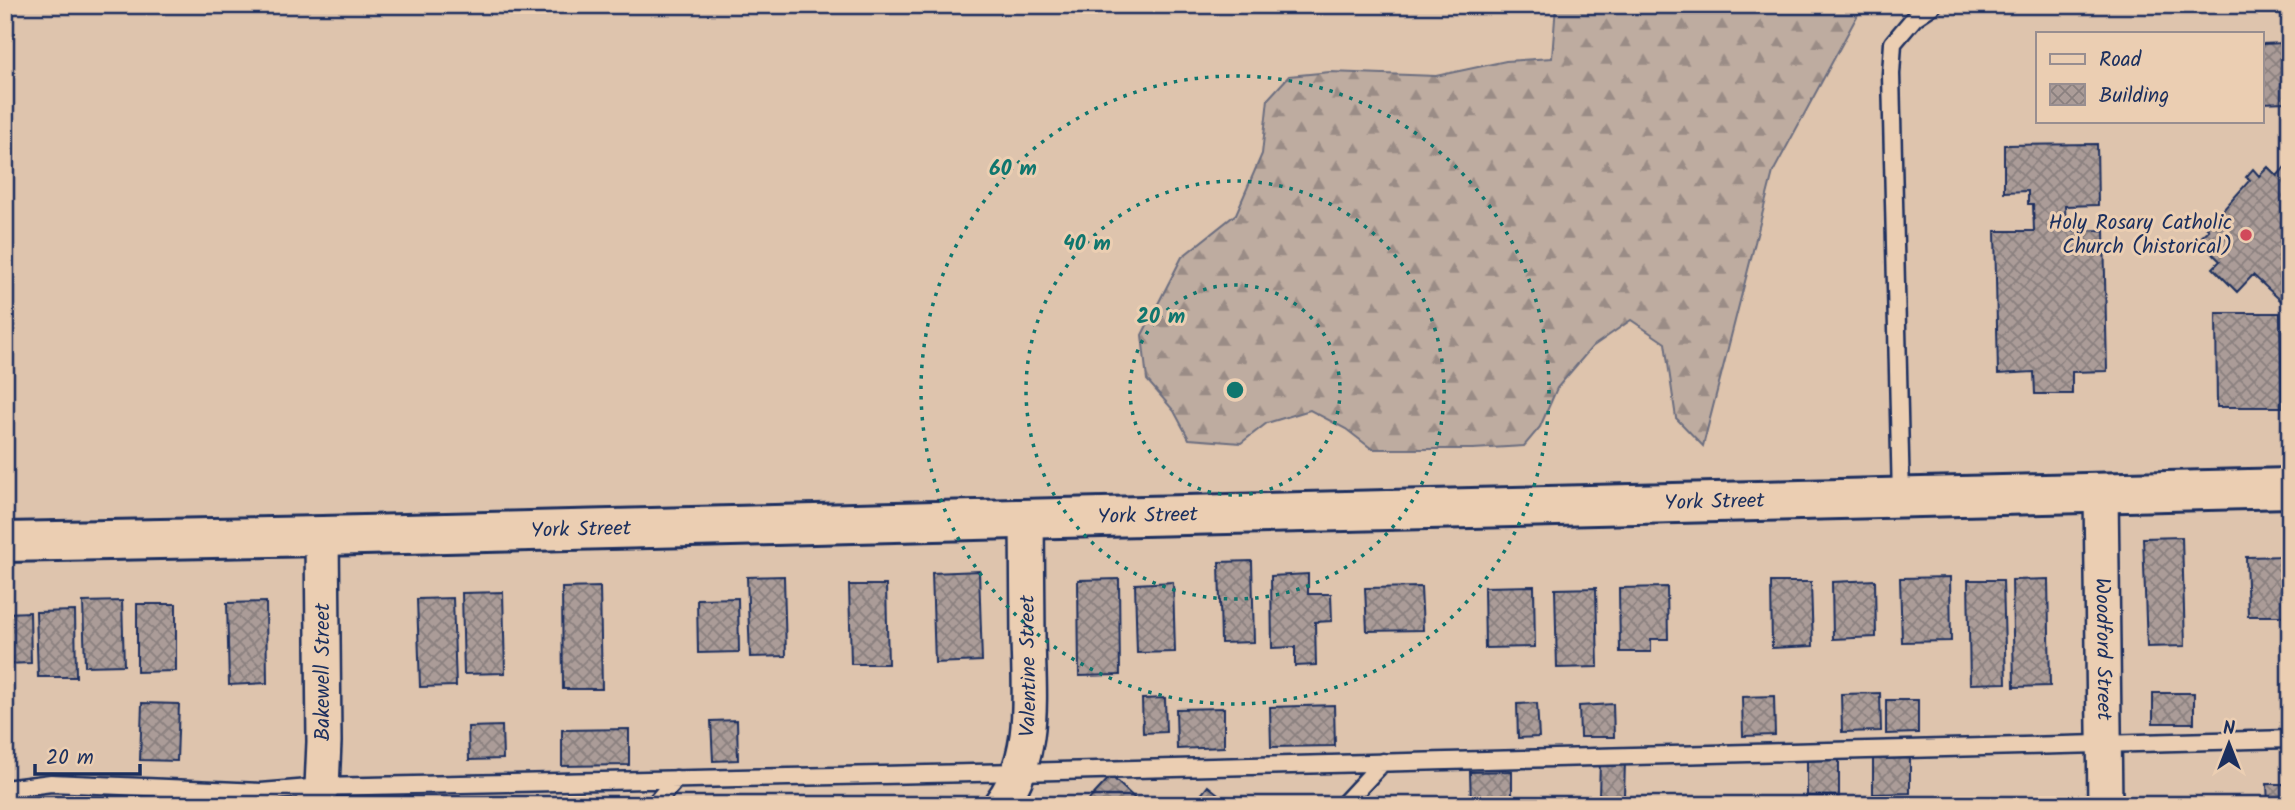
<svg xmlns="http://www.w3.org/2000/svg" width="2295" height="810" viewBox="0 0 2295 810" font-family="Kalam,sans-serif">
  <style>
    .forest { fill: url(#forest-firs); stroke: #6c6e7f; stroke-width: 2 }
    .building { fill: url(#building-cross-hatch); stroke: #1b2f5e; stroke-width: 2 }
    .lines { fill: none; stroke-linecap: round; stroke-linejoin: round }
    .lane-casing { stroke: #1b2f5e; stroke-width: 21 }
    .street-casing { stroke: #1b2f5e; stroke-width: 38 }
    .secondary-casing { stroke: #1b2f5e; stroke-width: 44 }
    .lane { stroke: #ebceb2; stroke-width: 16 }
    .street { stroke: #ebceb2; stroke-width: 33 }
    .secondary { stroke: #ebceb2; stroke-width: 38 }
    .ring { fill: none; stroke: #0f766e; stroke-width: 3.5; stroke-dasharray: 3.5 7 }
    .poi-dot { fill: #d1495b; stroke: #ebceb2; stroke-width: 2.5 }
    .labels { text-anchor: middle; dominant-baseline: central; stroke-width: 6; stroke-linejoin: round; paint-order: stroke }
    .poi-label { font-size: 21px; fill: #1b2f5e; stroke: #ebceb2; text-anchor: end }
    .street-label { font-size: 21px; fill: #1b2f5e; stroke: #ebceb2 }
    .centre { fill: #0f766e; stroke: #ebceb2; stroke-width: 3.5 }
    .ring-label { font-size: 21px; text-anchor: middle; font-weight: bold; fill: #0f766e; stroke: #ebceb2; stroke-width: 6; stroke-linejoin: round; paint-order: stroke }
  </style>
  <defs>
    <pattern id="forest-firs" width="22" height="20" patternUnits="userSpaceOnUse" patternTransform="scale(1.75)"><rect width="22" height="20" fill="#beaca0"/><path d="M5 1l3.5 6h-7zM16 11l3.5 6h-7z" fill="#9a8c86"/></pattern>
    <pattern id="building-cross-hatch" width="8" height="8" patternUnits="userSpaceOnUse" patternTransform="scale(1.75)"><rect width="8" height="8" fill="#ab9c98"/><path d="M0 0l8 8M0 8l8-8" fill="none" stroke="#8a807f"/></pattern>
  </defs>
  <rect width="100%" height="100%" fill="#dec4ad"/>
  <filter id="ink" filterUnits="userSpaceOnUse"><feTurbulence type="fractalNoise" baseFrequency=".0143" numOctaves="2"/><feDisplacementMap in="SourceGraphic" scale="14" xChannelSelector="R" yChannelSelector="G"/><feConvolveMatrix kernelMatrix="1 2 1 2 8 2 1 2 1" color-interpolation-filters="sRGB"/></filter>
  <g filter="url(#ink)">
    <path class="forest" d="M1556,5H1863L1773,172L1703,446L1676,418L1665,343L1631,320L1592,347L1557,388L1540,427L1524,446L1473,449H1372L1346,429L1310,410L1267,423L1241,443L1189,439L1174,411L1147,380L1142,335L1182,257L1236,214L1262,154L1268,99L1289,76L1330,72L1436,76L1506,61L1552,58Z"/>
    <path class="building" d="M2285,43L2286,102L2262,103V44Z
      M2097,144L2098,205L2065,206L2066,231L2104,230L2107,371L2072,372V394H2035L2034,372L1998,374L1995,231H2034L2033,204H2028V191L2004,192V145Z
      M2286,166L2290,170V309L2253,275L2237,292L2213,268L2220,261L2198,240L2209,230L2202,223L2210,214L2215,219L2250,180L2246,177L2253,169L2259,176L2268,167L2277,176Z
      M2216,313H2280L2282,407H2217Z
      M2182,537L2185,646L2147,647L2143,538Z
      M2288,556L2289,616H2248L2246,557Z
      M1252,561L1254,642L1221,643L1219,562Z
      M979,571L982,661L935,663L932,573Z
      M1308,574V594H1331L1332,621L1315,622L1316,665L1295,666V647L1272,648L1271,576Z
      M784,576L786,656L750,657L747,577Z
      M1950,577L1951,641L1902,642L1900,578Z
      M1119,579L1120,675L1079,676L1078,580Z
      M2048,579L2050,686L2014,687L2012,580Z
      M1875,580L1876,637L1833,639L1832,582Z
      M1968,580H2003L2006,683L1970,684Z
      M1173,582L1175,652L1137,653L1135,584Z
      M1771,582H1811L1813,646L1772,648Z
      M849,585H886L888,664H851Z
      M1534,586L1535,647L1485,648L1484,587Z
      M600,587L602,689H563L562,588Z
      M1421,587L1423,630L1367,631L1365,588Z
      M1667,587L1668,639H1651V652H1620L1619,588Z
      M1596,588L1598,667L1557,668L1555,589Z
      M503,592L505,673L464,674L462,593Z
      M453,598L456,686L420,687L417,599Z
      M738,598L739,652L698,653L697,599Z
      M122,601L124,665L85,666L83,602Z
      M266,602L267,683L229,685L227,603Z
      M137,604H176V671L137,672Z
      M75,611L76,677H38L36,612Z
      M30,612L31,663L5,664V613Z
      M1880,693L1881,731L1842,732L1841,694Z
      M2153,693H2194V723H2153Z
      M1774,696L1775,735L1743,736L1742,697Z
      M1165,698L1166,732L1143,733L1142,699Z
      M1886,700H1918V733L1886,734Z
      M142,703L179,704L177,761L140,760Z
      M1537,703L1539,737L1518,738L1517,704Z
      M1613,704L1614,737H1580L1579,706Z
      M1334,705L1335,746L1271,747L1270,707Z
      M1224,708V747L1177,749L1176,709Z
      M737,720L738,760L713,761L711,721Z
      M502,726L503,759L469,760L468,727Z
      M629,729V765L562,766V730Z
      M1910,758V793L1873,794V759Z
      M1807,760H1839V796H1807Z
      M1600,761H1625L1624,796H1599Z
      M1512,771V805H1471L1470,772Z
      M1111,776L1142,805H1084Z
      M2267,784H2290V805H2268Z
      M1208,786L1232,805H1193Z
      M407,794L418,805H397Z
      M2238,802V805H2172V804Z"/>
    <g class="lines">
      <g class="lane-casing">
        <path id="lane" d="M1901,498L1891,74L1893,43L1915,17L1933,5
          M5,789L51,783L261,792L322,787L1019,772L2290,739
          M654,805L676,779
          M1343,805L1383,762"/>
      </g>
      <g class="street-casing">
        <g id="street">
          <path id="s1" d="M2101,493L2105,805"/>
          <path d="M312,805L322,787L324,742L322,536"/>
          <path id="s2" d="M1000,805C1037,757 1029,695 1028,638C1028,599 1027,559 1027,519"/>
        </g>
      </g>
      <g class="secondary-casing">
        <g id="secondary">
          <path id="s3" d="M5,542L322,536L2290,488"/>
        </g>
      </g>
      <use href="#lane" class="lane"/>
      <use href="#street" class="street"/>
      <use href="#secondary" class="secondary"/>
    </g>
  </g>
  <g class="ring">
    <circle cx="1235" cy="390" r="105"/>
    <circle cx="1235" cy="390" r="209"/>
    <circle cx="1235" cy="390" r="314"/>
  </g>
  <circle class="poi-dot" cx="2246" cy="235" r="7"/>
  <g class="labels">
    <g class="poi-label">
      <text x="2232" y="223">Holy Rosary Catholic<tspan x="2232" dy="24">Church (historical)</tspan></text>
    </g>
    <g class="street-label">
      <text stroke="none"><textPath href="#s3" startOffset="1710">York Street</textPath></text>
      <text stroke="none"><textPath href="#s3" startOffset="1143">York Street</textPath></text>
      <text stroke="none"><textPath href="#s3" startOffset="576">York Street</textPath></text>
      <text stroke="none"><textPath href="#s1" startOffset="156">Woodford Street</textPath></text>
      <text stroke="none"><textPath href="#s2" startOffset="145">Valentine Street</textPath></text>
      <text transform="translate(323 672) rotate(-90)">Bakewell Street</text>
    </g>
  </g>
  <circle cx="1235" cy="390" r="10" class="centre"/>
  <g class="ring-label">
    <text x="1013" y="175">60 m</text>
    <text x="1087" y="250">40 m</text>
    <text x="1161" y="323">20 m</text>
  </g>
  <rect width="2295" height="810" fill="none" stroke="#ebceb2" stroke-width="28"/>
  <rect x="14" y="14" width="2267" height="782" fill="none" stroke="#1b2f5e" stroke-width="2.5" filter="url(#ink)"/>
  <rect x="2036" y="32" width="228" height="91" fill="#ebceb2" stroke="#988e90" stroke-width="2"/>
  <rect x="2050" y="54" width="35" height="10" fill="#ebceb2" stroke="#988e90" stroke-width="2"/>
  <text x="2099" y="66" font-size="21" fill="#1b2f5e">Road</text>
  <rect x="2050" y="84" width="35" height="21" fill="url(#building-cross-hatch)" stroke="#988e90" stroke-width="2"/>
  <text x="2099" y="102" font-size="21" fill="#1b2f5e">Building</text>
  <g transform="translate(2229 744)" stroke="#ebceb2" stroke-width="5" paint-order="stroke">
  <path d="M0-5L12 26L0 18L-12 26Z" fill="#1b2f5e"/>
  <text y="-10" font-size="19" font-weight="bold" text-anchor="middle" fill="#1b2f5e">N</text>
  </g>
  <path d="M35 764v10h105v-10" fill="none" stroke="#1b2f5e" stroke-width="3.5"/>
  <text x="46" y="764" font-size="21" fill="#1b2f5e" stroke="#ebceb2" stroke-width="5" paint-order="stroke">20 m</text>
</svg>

---

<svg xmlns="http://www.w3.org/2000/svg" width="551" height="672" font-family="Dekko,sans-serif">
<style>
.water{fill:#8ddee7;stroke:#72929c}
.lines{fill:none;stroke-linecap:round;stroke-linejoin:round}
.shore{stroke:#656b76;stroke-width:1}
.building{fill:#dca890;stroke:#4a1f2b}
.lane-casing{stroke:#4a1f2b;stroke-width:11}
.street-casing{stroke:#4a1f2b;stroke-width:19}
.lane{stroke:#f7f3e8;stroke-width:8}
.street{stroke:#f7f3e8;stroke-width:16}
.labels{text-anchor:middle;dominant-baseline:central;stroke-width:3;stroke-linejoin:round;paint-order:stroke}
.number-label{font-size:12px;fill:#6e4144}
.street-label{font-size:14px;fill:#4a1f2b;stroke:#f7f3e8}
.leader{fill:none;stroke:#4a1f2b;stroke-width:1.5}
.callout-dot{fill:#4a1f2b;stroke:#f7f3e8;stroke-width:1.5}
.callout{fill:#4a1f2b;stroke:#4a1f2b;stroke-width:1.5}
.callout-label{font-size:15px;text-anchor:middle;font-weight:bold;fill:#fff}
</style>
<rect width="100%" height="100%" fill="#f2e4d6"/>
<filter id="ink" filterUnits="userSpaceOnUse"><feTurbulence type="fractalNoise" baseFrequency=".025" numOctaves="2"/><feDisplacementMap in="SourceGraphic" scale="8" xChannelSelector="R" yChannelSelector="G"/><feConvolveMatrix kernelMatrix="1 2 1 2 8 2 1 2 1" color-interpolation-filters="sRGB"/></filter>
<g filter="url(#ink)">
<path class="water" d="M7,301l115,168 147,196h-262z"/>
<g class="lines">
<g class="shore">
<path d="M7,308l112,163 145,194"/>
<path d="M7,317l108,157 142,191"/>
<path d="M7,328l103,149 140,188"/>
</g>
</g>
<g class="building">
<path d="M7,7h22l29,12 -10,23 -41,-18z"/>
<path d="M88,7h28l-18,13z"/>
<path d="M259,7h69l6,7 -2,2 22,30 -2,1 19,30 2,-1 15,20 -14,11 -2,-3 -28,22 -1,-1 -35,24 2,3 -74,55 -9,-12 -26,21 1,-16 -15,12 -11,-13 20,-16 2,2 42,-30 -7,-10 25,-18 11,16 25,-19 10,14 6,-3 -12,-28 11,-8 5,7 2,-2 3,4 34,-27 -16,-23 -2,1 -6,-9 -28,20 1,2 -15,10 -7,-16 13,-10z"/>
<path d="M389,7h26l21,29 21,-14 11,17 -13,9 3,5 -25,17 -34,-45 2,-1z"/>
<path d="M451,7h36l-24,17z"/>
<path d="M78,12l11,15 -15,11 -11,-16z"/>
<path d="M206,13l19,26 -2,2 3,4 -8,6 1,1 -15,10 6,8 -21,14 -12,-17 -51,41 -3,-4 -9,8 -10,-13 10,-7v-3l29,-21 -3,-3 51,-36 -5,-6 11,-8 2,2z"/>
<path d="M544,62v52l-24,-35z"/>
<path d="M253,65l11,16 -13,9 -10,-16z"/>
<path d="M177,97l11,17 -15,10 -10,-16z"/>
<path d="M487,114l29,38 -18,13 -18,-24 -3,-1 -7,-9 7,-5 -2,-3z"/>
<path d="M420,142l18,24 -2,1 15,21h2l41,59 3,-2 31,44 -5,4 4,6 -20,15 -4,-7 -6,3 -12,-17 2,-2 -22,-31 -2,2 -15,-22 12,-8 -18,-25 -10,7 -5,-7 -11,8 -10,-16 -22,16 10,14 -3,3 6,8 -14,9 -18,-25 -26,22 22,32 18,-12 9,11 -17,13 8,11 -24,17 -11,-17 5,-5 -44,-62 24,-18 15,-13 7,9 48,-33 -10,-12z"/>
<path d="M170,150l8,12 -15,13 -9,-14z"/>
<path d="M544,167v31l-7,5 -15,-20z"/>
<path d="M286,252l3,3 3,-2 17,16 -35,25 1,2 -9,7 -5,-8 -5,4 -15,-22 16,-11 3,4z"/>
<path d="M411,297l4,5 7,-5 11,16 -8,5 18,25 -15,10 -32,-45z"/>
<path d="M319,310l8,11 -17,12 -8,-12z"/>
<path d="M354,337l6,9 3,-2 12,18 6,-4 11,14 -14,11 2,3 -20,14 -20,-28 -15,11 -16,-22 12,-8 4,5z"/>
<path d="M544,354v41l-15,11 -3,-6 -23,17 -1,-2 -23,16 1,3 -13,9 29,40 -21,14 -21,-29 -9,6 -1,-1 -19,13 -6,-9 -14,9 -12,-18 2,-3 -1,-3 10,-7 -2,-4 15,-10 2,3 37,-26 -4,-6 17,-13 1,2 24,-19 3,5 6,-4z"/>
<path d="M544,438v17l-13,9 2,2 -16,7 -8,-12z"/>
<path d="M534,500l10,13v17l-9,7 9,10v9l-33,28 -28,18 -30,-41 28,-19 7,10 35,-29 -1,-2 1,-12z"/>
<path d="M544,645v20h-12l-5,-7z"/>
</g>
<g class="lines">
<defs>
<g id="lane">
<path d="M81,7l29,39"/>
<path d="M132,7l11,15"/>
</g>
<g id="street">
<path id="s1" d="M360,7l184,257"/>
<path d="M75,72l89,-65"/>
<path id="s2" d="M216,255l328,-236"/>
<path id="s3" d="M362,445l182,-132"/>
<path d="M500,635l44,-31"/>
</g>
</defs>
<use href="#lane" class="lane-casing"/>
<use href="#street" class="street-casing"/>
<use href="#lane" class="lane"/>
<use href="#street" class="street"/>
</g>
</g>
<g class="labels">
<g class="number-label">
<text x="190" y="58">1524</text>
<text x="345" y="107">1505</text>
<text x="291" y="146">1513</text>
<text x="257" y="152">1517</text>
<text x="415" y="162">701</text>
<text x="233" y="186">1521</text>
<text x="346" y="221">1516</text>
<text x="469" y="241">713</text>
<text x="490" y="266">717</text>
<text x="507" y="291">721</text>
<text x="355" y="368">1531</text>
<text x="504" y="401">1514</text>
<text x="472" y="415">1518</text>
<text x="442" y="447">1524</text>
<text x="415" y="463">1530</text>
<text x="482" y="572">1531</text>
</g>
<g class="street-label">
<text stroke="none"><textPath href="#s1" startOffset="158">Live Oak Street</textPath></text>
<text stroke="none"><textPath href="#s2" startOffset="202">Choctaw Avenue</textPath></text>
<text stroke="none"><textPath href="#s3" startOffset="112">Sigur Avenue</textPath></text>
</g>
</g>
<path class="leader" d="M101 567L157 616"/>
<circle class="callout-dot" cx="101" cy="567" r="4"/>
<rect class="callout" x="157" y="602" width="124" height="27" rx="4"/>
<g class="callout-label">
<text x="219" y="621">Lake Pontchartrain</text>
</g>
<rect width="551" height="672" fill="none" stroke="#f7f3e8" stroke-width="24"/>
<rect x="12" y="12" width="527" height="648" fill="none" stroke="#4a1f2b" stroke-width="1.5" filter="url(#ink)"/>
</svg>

**Exercise prompt**
From the listing above, pick out each line where the word "SourceGraphic" appears.

**Result of this task**
  <filter id="ink" filterUnits="userSpaceOnUse"><feTurbulence type="fractalNoise" baseFrequency=".0143" numOctaves="2"/><feDisplacementMap in="SourceGraphic" scale="14" xChannelSelector="R" yChannelSelector="G"/><feConvolveMatrix kernelMatrix="1 2 1 2 8 2 1 2 1" color-interpolation-filters="sRGB"/></filter>
<filter id="ink" filterUnits="userSpaceOnUse"><feTurbulence type="fractalNoise" baseFrequency=".025" numOctaves="2"/><feDisplacementMap in="SourceGraphic" scale="8" xChannelSelector="R" yChannelSelector="G"/><feConvolveMatrix kernelMatrix="1 2 1 2 8 2 1 2 1" color-interpolation-filters="sRGB"/></filter>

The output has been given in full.